Sangre de gato

Entró en mi pequeño despacho retorciéndose las manos y mirando a todos lados como si temiera que alguien lo viera allí. Se relajó en cuanto vio mi vieja y sonriente cara. No hizo falta que hablara mucho para saber cuál era su anhelo. Le aseguré que si seguía las instrucciones podía conseguir cualquier deseo que tuviera. Aquellas palabras siempre hacían brillar las pupilas de los clientes. Unas monedas por ayudarte a conseguir lo imposible. Al marcharse vi cierta malicia en sus ojos.

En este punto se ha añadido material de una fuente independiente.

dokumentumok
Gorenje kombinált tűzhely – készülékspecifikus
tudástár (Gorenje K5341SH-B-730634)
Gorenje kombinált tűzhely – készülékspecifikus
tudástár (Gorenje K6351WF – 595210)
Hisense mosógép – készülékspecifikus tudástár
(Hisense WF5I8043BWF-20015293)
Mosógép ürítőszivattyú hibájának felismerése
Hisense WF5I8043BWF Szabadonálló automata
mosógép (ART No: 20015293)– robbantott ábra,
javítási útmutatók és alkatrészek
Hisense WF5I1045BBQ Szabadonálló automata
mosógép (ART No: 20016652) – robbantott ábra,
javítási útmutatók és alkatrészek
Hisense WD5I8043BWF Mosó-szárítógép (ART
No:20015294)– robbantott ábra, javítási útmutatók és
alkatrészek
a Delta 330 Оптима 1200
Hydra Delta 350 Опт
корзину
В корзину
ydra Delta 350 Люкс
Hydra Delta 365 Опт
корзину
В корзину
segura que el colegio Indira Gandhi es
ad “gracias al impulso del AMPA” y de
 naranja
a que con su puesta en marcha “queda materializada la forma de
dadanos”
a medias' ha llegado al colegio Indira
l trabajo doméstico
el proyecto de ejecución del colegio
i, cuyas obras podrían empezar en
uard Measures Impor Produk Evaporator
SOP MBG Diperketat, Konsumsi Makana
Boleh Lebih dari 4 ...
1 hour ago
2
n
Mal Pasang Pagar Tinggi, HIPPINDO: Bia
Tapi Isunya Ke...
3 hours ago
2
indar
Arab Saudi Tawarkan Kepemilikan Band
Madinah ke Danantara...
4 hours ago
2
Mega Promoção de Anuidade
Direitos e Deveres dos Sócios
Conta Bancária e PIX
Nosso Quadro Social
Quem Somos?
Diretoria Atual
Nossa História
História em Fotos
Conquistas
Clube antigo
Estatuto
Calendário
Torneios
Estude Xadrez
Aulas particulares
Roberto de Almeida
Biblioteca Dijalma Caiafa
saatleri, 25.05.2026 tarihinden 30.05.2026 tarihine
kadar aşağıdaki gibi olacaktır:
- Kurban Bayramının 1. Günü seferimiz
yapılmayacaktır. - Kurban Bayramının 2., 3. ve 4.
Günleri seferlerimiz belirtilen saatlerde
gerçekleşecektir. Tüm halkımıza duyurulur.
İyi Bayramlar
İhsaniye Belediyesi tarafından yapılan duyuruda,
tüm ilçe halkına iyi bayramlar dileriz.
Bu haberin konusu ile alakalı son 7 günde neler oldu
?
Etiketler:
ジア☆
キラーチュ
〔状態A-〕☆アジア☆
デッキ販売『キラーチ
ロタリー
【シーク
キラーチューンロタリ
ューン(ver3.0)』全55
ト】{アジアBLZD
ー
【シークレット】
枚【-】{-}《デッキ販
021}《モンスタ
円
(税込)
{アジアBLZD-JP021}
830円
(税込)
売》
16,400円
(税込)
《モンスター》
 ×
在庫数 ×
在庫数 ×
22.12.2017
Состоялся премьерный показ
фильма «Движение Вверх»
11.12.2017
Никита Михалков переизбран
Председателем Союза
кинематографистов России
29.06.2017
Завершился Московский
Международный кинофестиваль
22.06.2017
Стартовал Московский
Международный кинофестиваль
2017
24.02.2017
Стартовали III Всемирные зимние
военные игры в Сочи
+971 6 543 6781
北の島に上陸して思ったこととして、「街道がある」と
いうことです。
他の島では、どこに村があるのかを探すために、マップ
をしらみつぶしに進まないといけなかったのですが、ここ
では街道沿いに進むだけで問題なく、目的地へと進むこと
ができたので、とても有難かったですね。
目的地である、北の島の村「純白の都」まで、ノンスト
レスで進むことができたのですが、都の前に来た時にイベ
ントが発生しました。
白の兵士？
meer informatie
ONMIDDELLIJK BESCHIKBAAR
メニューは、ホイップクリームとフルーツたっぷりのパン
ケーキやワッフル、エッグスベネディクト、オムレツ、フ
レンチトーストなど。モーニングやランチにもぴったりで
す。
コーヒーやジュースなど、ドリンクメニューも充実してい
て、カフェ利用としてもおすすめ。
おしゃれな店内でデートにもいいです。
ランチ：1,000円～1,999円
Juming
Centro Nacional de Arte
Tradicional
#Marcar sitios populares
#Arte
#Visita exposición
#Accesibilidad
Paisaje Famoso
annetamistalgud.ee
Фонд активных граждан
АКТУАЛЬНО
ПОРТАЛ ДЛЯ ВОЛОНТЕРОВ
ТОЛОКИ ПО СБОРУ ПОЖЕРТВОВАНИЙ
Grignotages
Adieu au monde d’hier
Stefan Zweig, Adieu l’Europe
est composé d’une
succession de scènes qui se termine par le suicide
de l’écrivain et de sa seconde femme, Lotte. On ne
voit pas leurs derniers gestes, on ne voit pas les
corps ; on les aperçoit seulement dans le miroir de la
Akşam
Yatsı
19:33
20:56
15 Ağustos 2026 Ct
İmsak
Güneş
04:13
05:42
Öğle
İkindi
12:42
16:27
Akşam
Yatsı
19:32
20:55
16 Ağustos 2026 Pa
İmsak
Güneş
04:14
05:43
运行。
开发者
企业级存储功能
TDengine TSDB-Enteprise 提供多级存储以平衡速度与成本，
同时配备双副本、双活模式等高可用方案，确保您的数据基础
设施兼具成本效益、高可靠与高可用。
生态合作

Escribió el conjuro con la sangre del gato del vecino tal cual le había aconsejado. La sangre es siempre un buen sellador de pactos. Se colocó en el centro de la sala y leyó las palabras de forma concisa y pausada. La última frase la articuló elevando más la voz: «deseo la perdición de mis enemigos». Así concluyó el ritual. Abrió los ojos despacio como si temiera encontrarse con un monstruo. Pero nada parecía haber cambiado, salvo por el sonido de unos pasos lejanos que le erizaron la piel. Sus piernas flaqueaban al tiempo que las pisadas se iban haciendo cada vez más audibles. Cayó al suelo. Miraba a su alrededor con el terror del que se sabe a las puertas de la muerte. A esas alturas su respiración era ruidosa y lenta. Se recostó bocarriba en el suelo. En esos momentos todos intentan entender por qué les sale mal si han seguido las pautas de la anciana al dedillo. Si además ella les aseguró que ningún deseo ni pacto es rechazado, que no hay peticiones imposibles. Suele ser con el último aliento cuando sus cerebros les hacen comprender que su peor enemigo son ellos mismos y que siempre hay una forma de darles la vuelta a los deseos. En cuanto estuve a su lado apoyé una de mis pezuñas sobre su pecho, al verme en mi verdadera forma comprendió que su alma me pertenecía.